Presentano con queste parole gli Shiver il loro ultimo disco “Settembre”, rilasciato a settembre 2017 e ripreso oggi da Macramè in concomitanza con la prossima pubblicazione del video di “Storie di sospiri e ginocchia sbucciate”. Un ep di quattro canzoni che è anche la quarta uscita del gruppo (fino ad oggi due ep e un disco lungo). Nonché il sigillo della maturità raggiunta dall'indie-folk band lecchese dopo diverse esperienze, fra cui il FolkCoopera Tour come backing band di Davide Van De Sfroos, culminato con il concerto di San Siro della scorsa estate.
“Settembre” è stato registrato in presa diretta – senza sovraincisioni e particolari effetti sugli strumenti – bilanciando gli arrangiamenti e lasciando sgorgare tutta la carica live dell'insieme del gruppo. Quello degli Shiver è un suono aggiornato alle ultime evoluzioni dell'indie-folk d'oltreoceano, con uno sguardo al rock e un altro alla canzone d'autore di casa nostra. La strumentazione è quella tipica del genere, fra chitarre acustiche, banjo, contrabbasso, lap steel e fiddle ed è con questi strumenti che gli Shiver affrontano l'approccio post-grunge della title-track o il pianoforte evocativo di una ballad da manuale come “Storia di sospiri e di ginocchia sbucciate”.

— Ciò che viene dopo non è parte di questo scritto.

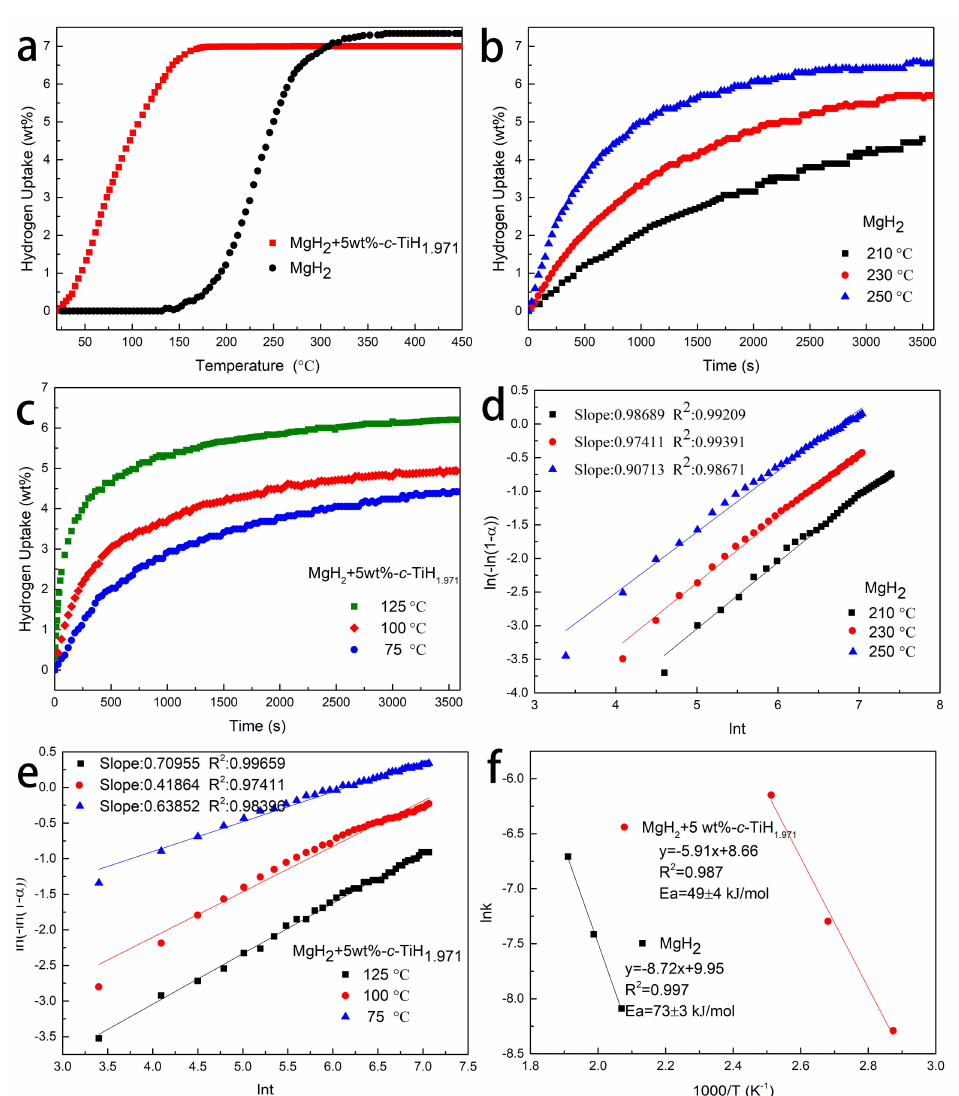
Figure 6. Non-isothermal hydrogenation curves ( a ) of the MgH 2 and MgH 2 + 5 wt%- c -TiH 1.971 samples, isothermal hydrogenation curves of the prepared MgH 2 ( b ), and MgH 2 + 5 wt%- c -TiH 1.971 ( c ) samples at di ff erent temperatures, isothermal hydrogenation JMAK curve plots of the prepared MgH 2 ( d ) and the MgH 2 + 5 wt%- c -TiH 1.971 ( e ) samples, the fitted Arrhenius curve plots ( f ) of MgH 2 and MgH 2 + 5 wt%- c -TiH 1.971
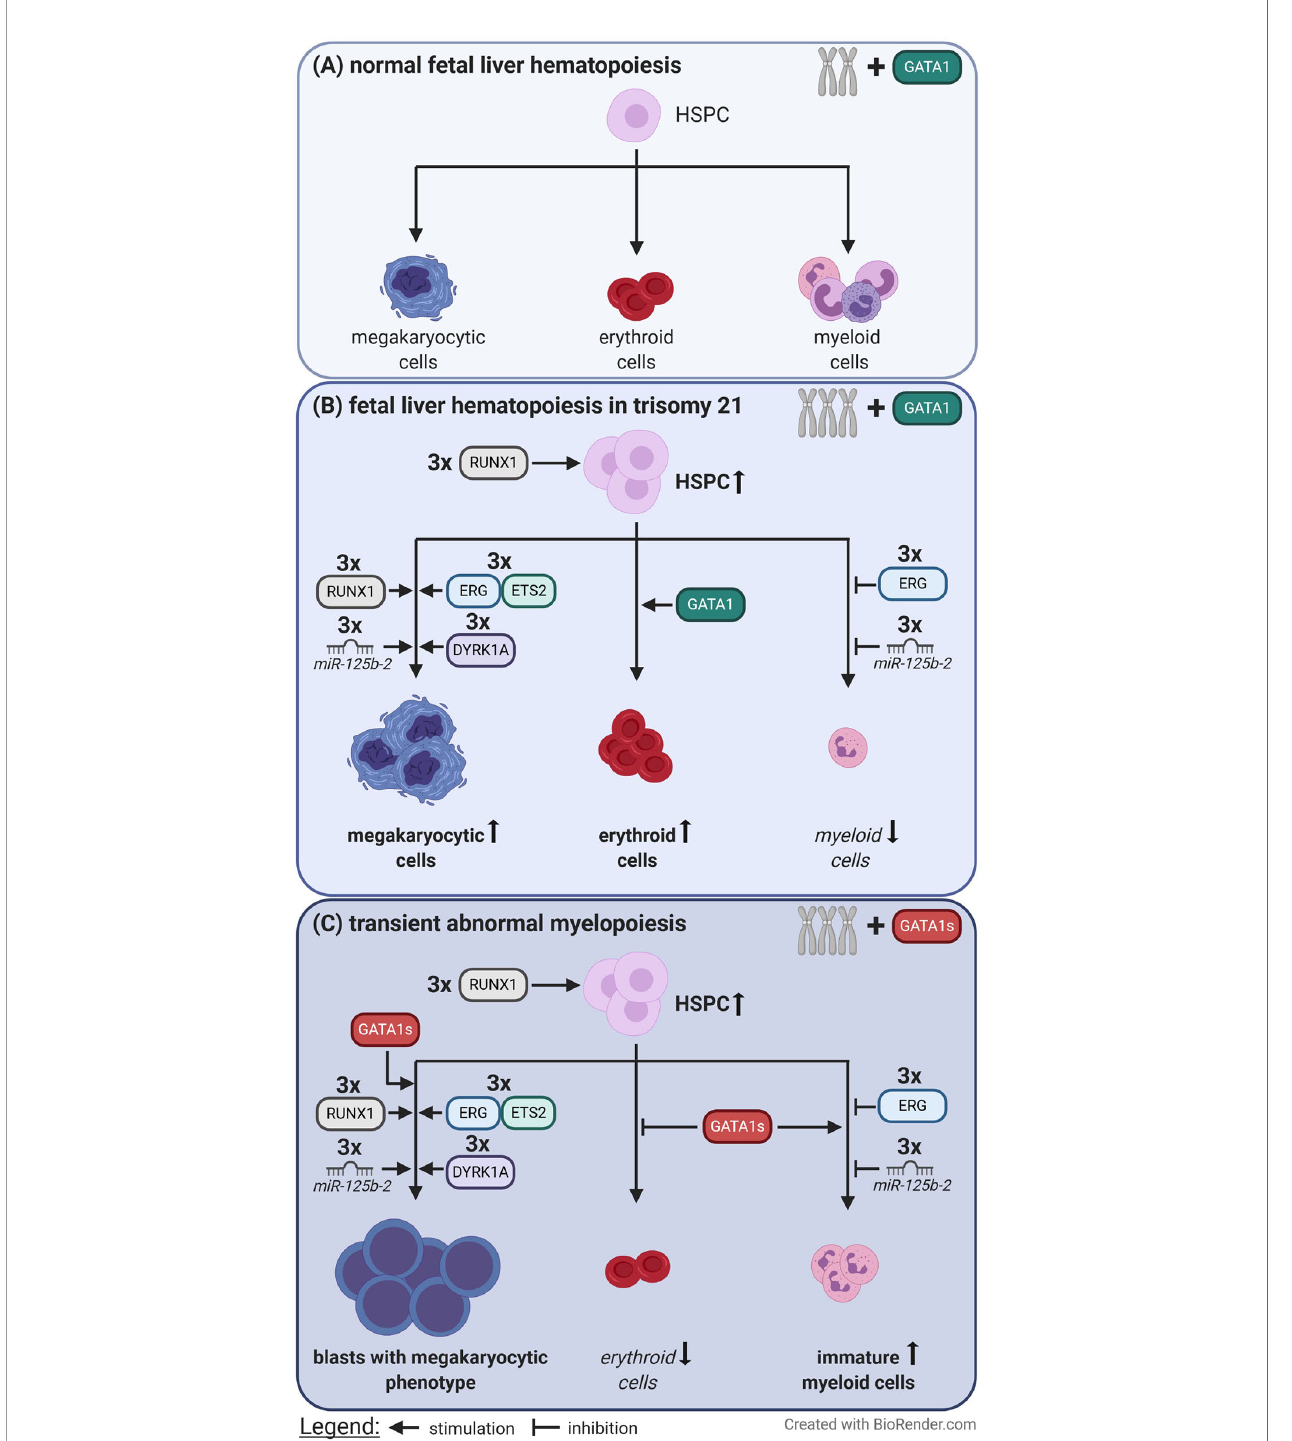
FIGURE 2 | Perturbation of fetal liver hematopoiesis caused by trisomy 21 and loss of full length GATA1. (A) In euploid individuals the balanced gene dosages of chromosome 21 and the presence of full length GATA1 contribute to normal fetal liver hematopoiesis. (B) In contrast trisomy 21 causes expansion of hematopoietic stem and progenitor cells (HSPC), megakaryocytic and erythroid cells via increased gene dosages. (C) When an additional GATA1 mutation, which leads to the expression of only the short isoform of GATA1 (GATA1s), is acquired immortalized megakaryocytic blasts rapidly expand at the expense of erythropoiesis. This is known as transient abnormal myelopoiesis which typically originates during fetal liver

Fra questi due estremi, tutt'altro che divergenti grazie all'omogeneità delle scelte sonore, si muove un disco breve ma denso. Gli Shiver, da buoni storyteller, raccontano semplicemente delle storie, nate da incontri come quello con due tossicodipendenti accomunati dal grande desiderio di aprirsi al mondo cercando di sputare fuori il loro disagio (“Settembre”). Ma non tralasciano neppure un'invettiva contro una discografia che mette l'intenzione artistica all'ultimo posto, in modo da produrre delle perfette “Medicine per il morale”, dato che “siamo soli con noi stessi perché tutti abbiamo un iPhone che ci ama”. E se “Storie di sospiri e ginocchia sbucciate” è “una canzone d’amore per la Vita nella sua interezza, per quell’inestricabile filo di gioie e dolori che ognuno di noi prova e che, in definitiva, ci forma” sta nella chiusura di “Oltre il suo ritorno” una possibile chiave di lettura di questo piccolo disco ad alto gradiente emotivo.
“E' un bugiardino-preghiera – raccontano loro – la cui unica controindicazione è il non urlare abbastanza forte la propria voglia di eliminare uno dei mali quotidiani del nostro tempo: l’ansia. Un demone che vogliamo scacciare”. Perché in fondo a questo serve il folk: raccontare storie, denunciare ingiustizie, fare i conti col dolore. Grazie a canzoni che sono medicamenti fatti di parole di sostanza buona, di chitarre e violini dolci, di una musica biologica che spurga la rabbia, amplifica la gioia e genera la danza.